Kentucky willing to spend a lot of cash to fix roads

Kentucky willing to spend a lot of cash to fix roads
By: Erica Byfield
Road construction doesn't come without a hefty price tag, last year alone the state of Kentucky spent more than a billion dollars in improvement projects.
Kentucky's Highway Department is doing as many projects in 2007 as the state did in the year the built Interstate 24, in money, the major difference between is that the projects are smaller and spread all across the Commonwealth.
It goes with out saying; it takes man power, planning and buckets of money to build bridges and roads.
Recently in Kentucky, Highway Department employees got a pat on the back from the state's top engineer Marcie Mathews for the work they put in for 2006.
"We worked together as a team to get the billion dollars this year" she said. 
Before contractors bid on projects highway crews do most the pre-construction work like buy land and design blueprints.      
Motorist Jackie Cope said he is pleased to hear the state is making an effort "I like to see that, I like to see my tax dollars at work."

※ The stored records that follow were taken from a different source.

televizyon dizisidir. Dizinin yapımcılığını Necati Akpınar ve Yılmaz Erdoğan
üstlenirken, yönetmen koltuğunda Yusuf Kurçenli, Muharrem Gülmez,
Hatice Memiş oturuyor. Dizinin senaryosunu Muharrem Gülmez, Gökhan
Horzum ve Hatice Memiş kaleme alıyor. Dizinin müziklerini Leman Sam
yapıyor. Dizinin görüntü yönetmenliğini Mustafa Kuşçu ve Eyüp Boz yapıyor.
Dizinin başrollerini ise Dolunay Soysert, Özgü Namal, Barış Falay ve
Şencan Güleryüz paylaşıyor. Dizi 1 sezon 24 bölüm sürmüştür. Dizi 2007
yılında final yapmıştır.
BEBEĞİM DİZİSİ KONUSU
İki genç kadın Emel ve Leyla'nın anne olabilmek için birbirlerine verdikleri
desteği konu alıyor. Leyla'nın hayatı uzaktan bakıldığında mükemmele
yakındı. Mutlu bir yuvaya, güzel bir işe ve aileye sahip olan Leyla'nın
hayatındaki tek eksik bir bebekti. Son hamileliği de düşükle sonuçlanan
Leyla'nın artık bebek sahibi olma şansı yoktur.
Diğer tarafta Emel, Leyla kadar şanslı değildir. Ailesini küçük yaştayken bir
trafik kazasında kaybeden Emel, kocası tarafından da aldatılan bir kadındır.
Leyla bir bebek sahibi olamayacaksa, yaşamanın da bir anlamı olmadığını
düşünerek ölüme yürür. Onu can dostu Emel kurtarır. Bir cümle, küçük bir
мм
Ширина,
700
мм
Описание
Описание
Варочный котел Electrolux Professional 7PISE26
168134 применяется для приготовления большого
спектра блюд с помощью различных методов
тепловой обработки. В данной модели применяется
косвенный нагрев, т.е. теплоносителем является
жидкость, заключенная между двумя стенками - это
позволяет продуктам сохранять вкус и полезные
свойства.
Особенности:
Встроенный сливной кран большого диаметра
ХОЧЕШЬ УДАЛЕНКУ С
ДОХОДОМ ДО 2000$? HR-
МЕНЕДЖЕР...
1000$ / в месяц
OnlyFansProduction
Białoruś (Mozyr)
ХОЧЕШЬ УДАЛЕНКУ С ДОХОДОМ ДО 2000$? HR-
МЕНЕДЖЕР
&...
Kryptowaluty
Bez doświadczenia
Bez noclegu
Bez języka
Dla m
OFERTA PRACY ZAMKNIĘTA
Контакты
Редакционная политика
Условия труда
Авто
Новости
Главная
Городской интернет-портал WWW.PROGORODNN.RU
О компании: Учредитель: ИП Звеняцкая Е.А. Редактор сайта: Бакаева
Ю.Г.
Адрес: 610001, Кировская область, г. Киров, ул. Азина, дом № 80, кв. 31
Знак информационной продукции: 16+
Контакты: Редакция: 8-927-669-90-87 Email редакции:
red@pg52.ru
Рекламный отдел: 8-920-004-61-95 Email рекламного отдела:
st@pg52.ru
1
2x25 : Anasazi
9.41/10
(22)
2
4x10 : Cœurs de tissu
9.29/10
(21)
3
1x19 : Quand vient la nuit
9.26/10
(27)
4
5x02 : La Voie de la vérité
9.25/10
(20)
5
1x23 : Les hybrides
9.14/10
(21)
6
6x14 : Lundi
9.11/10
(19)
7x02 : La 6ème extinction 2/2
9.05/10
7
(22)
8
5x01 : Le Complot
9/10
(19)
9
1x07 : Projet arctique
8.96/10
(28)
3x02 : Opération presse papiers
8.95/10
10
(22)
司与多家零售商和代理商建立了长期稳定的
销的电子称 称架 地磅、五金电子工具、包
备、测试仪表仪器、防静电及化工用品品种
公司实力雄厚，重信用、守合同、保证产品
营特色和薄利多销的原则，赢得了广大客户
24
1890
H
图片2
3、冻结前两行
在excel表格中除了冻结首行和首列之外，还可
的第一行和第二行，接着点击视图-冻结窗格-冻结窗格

Another, Wilma Black, said she would like to see Kentucky pay more attention to those less traveled, rural roads "some of the roads are pretty rough and I think the tax payers need to take their money and fix them."

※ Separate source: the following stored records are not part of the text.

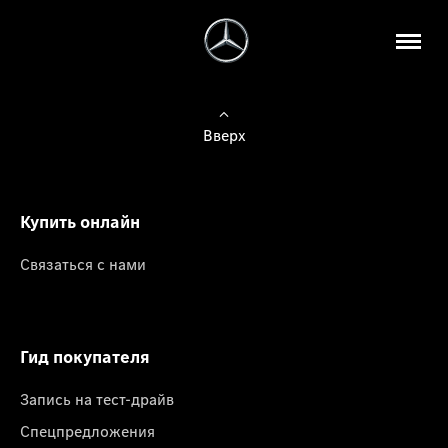
Вверх
Купить онлайн
Связаться с нами
Гид покупателя
Запись на тест-драйв
Спецпредложения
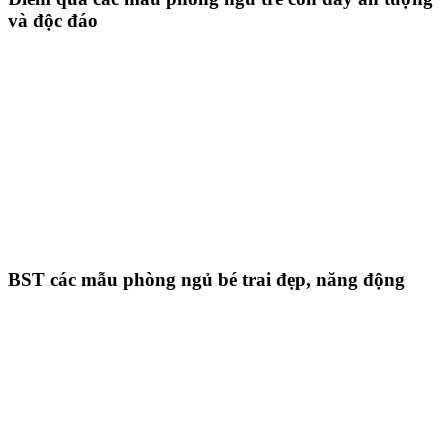
và độc đáo
BST các mẫu phòng ngủ bé trai đẹp, năng động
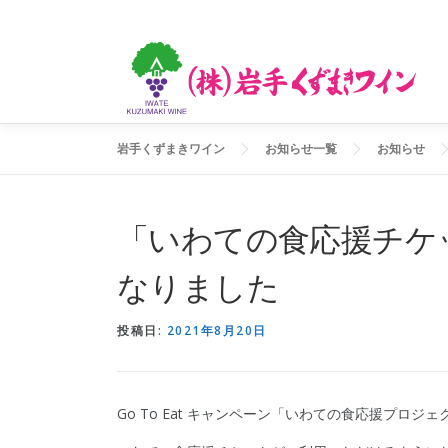
コ
ン
テ
ン
ツ
へ
ス
岩手くずまきワイン
お知らせ一覧
お知らせ
キ
ッ
プ
「いわての食応援チケ
なりました
投稿日:
2021年8月20日
Go To Eat キャンペーン「いわての食応援プロジェ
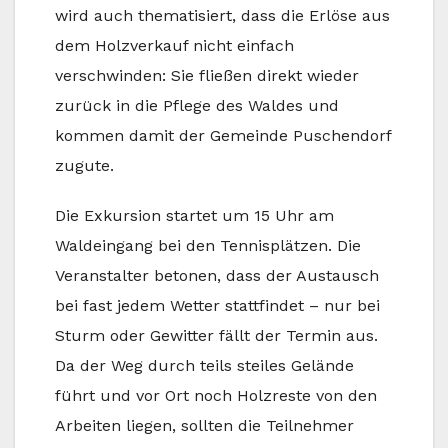
wird auch thematisiert, dass die Erlöse aus
dem Holzverkauf nicht einfach
verschwinden: Sie fließen direkt wieder
zurück in die Pflege des Waldes und
kommen damit der Gemeinde Puschendorf
zugute.
Die Exkursion startet um 15 Uhr am
Waldeingang bei den Tennisplätzen. Die
Veranstalter betonen, dass der Austausch
bei fast jedem Wetter stattfindet – nur bei
Sturm oder Gewitter fällt der Termin aus.
Da der Weg durch teils steiles Gelände
führt und vor Ort noch Holzreste von den
Arbeiten liegen, sollten die Teilnehmer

Meanwhile State Engineer Marcie Mathews says that is on the agenda as well as beating 2006's bench mark of a billion dollars "for the whole state we have a lit bit over a billion we hope to bet that one point one billion."
The states ultimate goal is to fix and improve the highways so that hopefully the roads lead to jobs.
In 2006 the state department spent 75 million dollars for improvements in Western Kentucky.  That figure is expected to jump to 100 million dollars in 2007.